Dan saya katakan ini kepada para pewarta [tepuk tangan] – saya dapat melihat
bahwa kamu suka mendengar ini! Kadang-kadang kita melihat orang-orang yang,
ketika pewartaan dimulai, pergi keluar untuk merokok dan kemudian kembali lagi.

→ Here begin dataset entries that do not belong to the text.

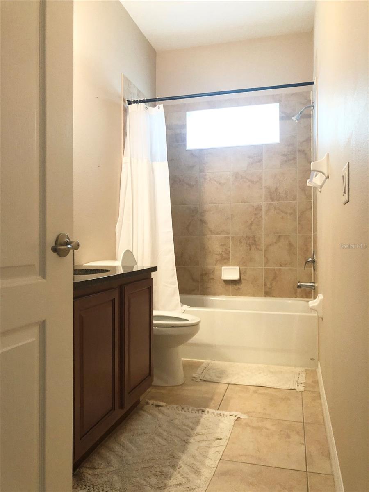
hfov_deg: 49.7
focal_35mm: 28
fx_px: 398
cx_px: 184
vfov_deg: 63.4
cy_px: 246
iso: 80
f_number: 1.8
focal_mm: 4
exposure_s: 1/15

Tolong, pewartaan hendaknya menjadi sebuah gagasan, sebuah perasaan dan
panggilan untuk bertindak. Dan pewartaan tidak boleh lebih dari sepuluh menit.
Ini sangat penting.
Hal
kedua yang ingin saya katakan adalah, bukan keinginan untuk mewartakan diri
sendiri, melainkan Tuhan. Tidak perlu berkutat pada hal ini, karena siapa pun
yang terlibat dalam melakukan penginjilan tahu apa artinya tidak mewartakan
diri sendiri. Saya akan membatasi diri pada penerapan khusus dari persyaratan
ini. Tidak ingin mewartakan diri sendiri juga menyiratkan tidak selalu
mengutamakan prakarsa pastoral yang digagas oleh kita dan dikaitkan dengan nama
kita, tetapi dengan sukarela bekerja sama, jika diminta, dalam prakarsa
komunitas, atau yang dipercayakan kepada kita karena ketaatan.
Semoga
Roh Kudus membantu kita, menyertai kita, dan mengajar Gereja bagaimana
mewartakan Injil dengan cara ini kepada orang-orang di zaman ini! Terima kasih.
[Sapaan Khusus]
Saya
menyapa dengan hangat para peziarah dan para pengunjung berbahasa Inggris yang
mengikuti Audiensi hari ini, khususnya mereka yang datang dari Belanda,
Australia, Indonesia, Amerika Serikat, Jepang, dan Singapura. Saya berdoa agar
kamu masing-masing, dan keluargamu, dapat mengalami Masa Adven yang penuh
berkat sebagai persiapan untuk kedatangan Sang Juruselamat yang baru lahir pada
hari Natal. Allah memberkatimu!
[Ringkasan yang
disampaikan oleh seorang penutur]
Saudara-saudari
terkasih: Dalam katekese lanjutan kita tentang Roh Kudus, kita sekarang
membahas peran Roh Kudus dalam perutusan Gereja untuk mewartakan Injil. Surat
Pertama Petrus menggambarkan para Rasul sebagai mereka yang “memberitakan Injil
oleh Roh Kudus” (bdk. 1 Ptr 1:12). Injil, tentu saja, adalah pesan penuh
sukacita tentang kedatangan Kerajaan Allah yang diwartakan oleh Yesus dan
diteguhkan oleh pewartaan para Rasul tentang wafat dan kebangkitan-Nya menuju
kehidupan baru. “Kabar baik” ini adalah dasar bagi semua katekese dan
pengajaran selanjutnya, termasuk tuntutan moral murid-murid Kristus. Pewartaan
Injil terjadi “oleh Roh Kudus”, yang memampukan kita untuk berbicara dengan
penuh keyakinan dan mencerminkan pesan yang kita beritakan melalui cara hidup
kita. Marilah kita berdoa agar di zaman kita Roh Kudus sudi membangkitkan
saksi-saksi yang semakin penuh sukacita, kudus dan meyakinkan bagi Tuhan yang bangkit
dan kebenaran Injil-Nya yang menyelamatkan.